How to set the delimiter, Postgresql

5.7k views Asked by At

I am wondering what the delimiter from this .csv file is. I am trying to import the .csv via the COPY FROM Statement, but somehow it throws always an error. When I change the delimiter to E'\t' it throws an error. When I change the delimiter to '|' it throws a different error. I have been trying to import a silly .csv file for 3 days and I cannot achieve a success. I really need your help. Here is my .csv file: Download here, please

My code on postgresql looks like this:

CREATE TABLE movie
(
 imdib  varchar NOT NULL,
 name varchar NOT NULL,
 year integer,
 rating float ,
 votes integer,
 runtime varchar  ,
 directors varchar ,
 actors varchar ,
genres varchar
);

MY COPY Statement:

COPY movie FROM '/home/max/Schreibtisch/imdb_top100t_2015-06-18.csv' (DELIMITER E'\t', FORMAT CSV, NULL '', ENCODING 'UTF8');

When I use SHOW SERVER_ENCODING it says "UTF8". But why the hell can't postgre read the datas from the columns? I really do not get it. I use Ubuntu 64 bit, the .csv file has all the permissions it needs, postgresql has also. Please help me. These are my errors:

ERROR: missing data for column "name" CONTEXT: COPY movie, line 1: "tt0468569,The Dark Knight,2008,9,1440667,152 mins.,Christopher Nolan,Christian Bale|Heath Ledger|Aar..."
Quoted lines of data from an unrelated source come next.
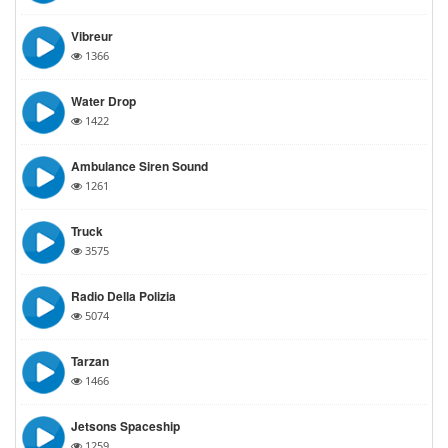
Vibreur
1366
Water Drop
1422
Ambulance Siren Sound
1261
Truck
3575
Radio Della Polizia
5074
Tarzan
1466
Jetsons Spaceship
1259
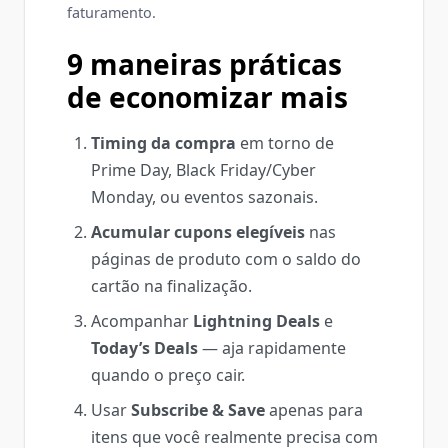
faturamento.
9 maneiras práticas
de economizar mais
Timing da compra
em torno de
Prime Day, Black Friday/Cyber
Monday, ou eventos sazonais.
Acumular cupons elegíveis
nas
páginas de produto com o saldo do
cartão na finalização.
Acompanhar
Lightning Deals
e
Today’s Deals
— aja rapidamente
quando o preço cair.
Usar
Subscribe & Save
apenas para
itens que você realmente precisa com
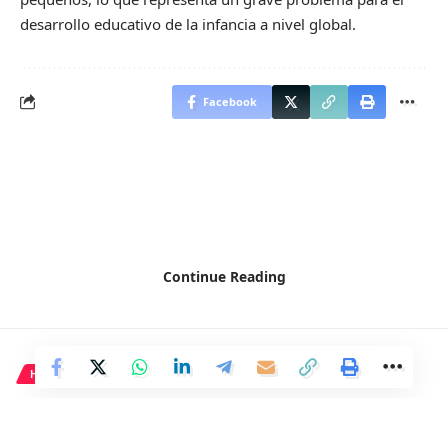
desarrollo educativo de la infancia a nivel global.
Facebook
Continue Reading
HISTORIA
¿El conflicto es una
característica intrínseca del ser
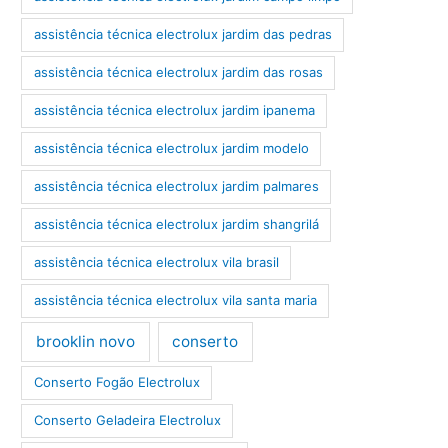
assistência técnica electrolux jardim das pedras
assistência técnica electrolux jardim das rosas
assistência técnica electrolux jardim ipanema
assistência técnica electrolux jardim modelo
assistência técnica electrolux jardim palmares
assistência técnica electrolux jardim shangrilá
assistência técnica electrolux vila brasil
assistência técnica electrolux vila santa maria
brooklin novo
conserto
Conserto Fogão Electrolux
Conserto Geladeira Electrolux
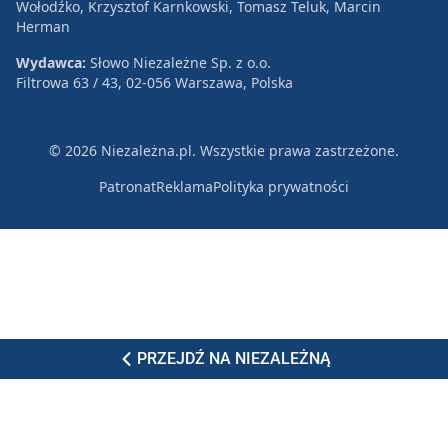
Wołodźko, Krzysztof Karnkowski, Tomasz Teluk, Marcin
Herman
Wydawca:
Słowo Niezależne Sp. z o.o.
Filtrowa 63 / 43, 02-056 Warszawa, Polska
© 2026 Niezależna.pl. Wszystkie prawa zastrzeżone.
Patronat
Reklama
Polityka prywatności
PRZEJDŹ NA NIEZALEŻNĄ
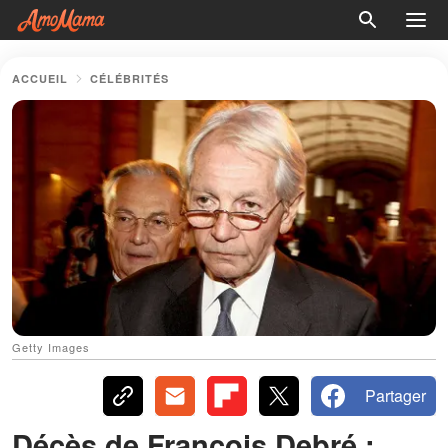
ACCUEIL
CÉLÉBRITÉS
Getty Images
Partager
Décès de François Debré :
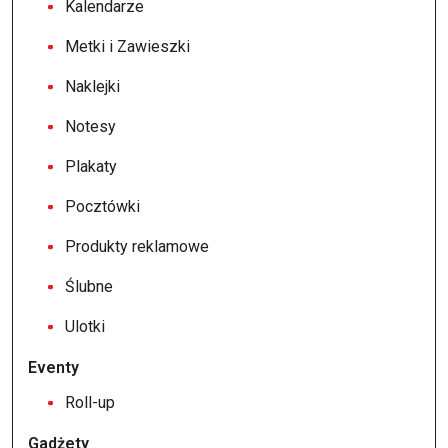
Kalendarze
Metki i Zawieszki
Naklejki
Notesy
Plakaty
Pocztówki
Produkty reklamowe
Ślubne
Ulotki
Eventy
Roll-up
Gadżety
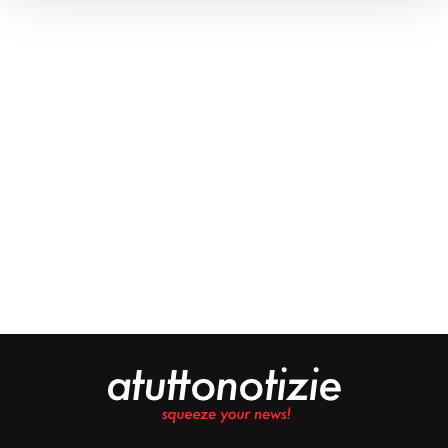
Approfondisci come vengono elaborati i tuoi dati personali
e imposta le tue preferenze nella
sezione dettagli
. Puoi
modificare o ritirare il tuo consenso in qualsiasi momento
dalla Dichiarazione sui cookie.
Noi e i nostri partner trattiamo i tuoi dati personali, ad
esempio il tuo indirizzo IP, utilizzando tecnologie quali i
cookie e/o altri strumenti di tracciamento, per
memorizzare e accedere alle informazioni sul tuo
dispositivo. Ciò è finalizzato a pubblicare annunci e
contenuti personalizzati, valutare pubblicità e contenuti,
analizzare gli utenti e sviluppare il prodotto. Puoi
scegliere chi utilizza i tuoi dati e per quali scopi.
Approfondisci come vengono elaborati i tuoi dati personali
e imposta le tue preferenze nella sezione dettagli. Puoi
modificare o revocare il tuo consenso in qualsiasi
momento dalla Dichiarazione sui cookie. Utilizziamo i
cookie tecnici e, previo consenso, anche cookie di
profilazione o altri strumenti di tracciamento, anche di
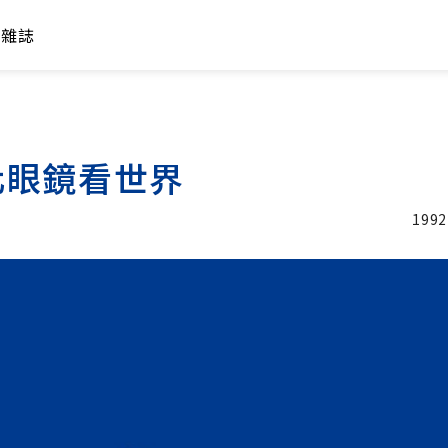
年雜誌
化眼鏡看世界
1992
加入追蹤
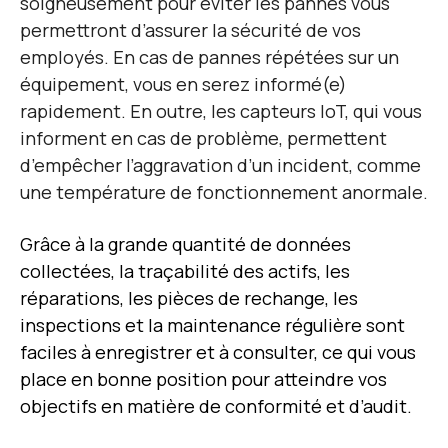
soigneusement pour éviter les pannes vous
permettront d’assurer la sécurité de vos
employés. En cas de pannes répétées sur un
équipement, vous en serez informé(e)
rapidement. En outre, les capteurs IoT, qui vous
informent en cas de problème, permettent
d’empêcher l’aggravation d’un incident, comme
une température de fonctionnement anormale.
Grâce à la grande quantité de données
collectées, la traçabilité des actifs, les
réparations, les pièces de rechange, les
inspections et la maintenance régulière sont
faciles à enregistrer et à consulter, ce qui vous
place en bonne position pour atteindre vos
objectifs en matière de conformité et d’audit.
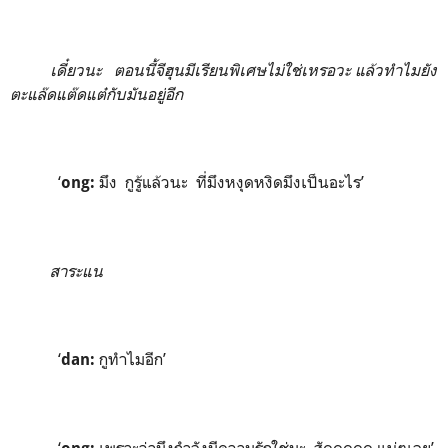
เดี๋ยวนะ ตอนนี้จีฮุนมีเรียนพิเศษไม่ใช่เหรอวะ แล้วทำไมยัง
ตะแล๊ดแต๊ดแต๋กับมันอยู่อีก
‘
มึง กูรู้แล้วนะ ที่มึงหงุดหงิดมึงเป็นอะไร’
ong:
สาระแน
‘
กูทำไมอีก’
dan:
‘
เพราะว่ามึงกำลังมีความรักใช่มะ สัดดดดด แน่ๆเลย’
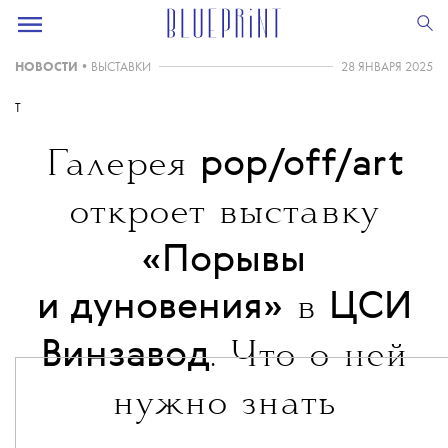
НОВОСТИ
•
ВЫСТАВКИ
28 ЯНВАРЯ 2025
T
pop/off/art
Галерея
откроет выставку
«Порывы
и дуновения»
ЦСИ
в
Винзавод
. Что о ней
нужно знать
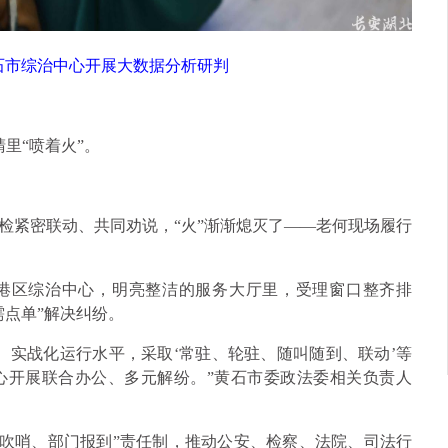
，黄石市综治中心开展大数据分析研判
睛里“喷着火”。
检紧密联动、共同劝说，“火”渐渐熄灭了——老何现场履行
港区综治中心，明亮整洁的服务大厅里，受理窗口整齐排
需点单”解决纠纷。
、实战化运行水平，采取‘常驻、轮驻、随叫随到、联动’等
心开展联合办公、多元解纷。”黄石市委政法委相关负责人
心吹哨、部门报到”责任制，推动公安、检察、法院、司法行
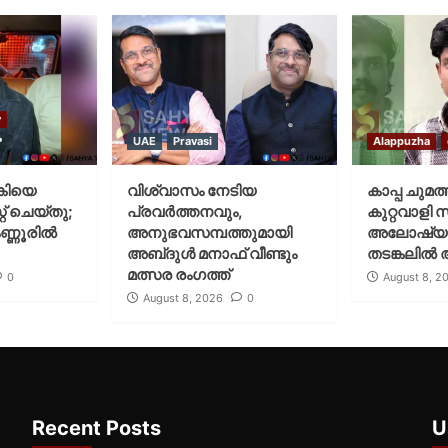
y
UAE
Pravasi
Alappuzha
കിയെ
വിശ്വാസം നേടിയ
കാപ്പ ചുമത
് ചെയ്‌തു;
പ്രവർത്തനവും,
കുറ്റവാളി 
ണ്ണൂരിൽ
അനുഭവസമ്പത്തുമായി
അലോഷ്യ
അബ്‌ദുൾ മനാഫ് വീണ്ടും
തടങ്കലിൽ 
മത്സര രംഗത്ത്
0
August 8, 2
August 8, 2026
0
Recent Posts
U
********** Error **********

ERROR: missing data for column "name" SQL state: 22P04 Context: COPY movie, line 1: "tt0468569,The Dark Knight,2008,9,1440667,152 mins.,Christopher Nolan,Christian Bale|Heath Ledger|Aar..."

2

There are 2 answers

1
AudioBubble On

The following works for me:

COPY movie (imdib,name,year,rating,votes,runtime,directors,actors,genres) 
    FROM 'imdb_top100t_2015-06-18.csv' 
    WITH (format csv, header false, delimiter E'\t', NULL '');

Unfortunately the file is invalid because on line 12011 the column year contains the value 2015 Video and thus the import fails because this can't be converted to an integer. And then further down (line 64155) there is an invalid value NA for the rating which can't be converted to a float and then one more for the votes.

But if you create the table with all varchar columns the above command worked for me.

0
Pankaj Sharma On

Use this code instead it is working fine on Linux as well on windows

\COPY movie(imdib,name,year,rating,votes,runtime,directors,actors,genres) FROM 'D:\test.csv' WITH DELIMITER '|' CSV HEADER;

and one more thing insert header in your csv file like shown below:

imdib|name|year|rating|votes|runtime|directors|actors|genres
tt0111161|The Shawshank Redemption|1994|9.3|1468273|142 mins.|Frank Darabont|Tim Robbins|Morgan Freeman

and use single byte delimiter like ',','|' etc.

Hope this will work for you ..!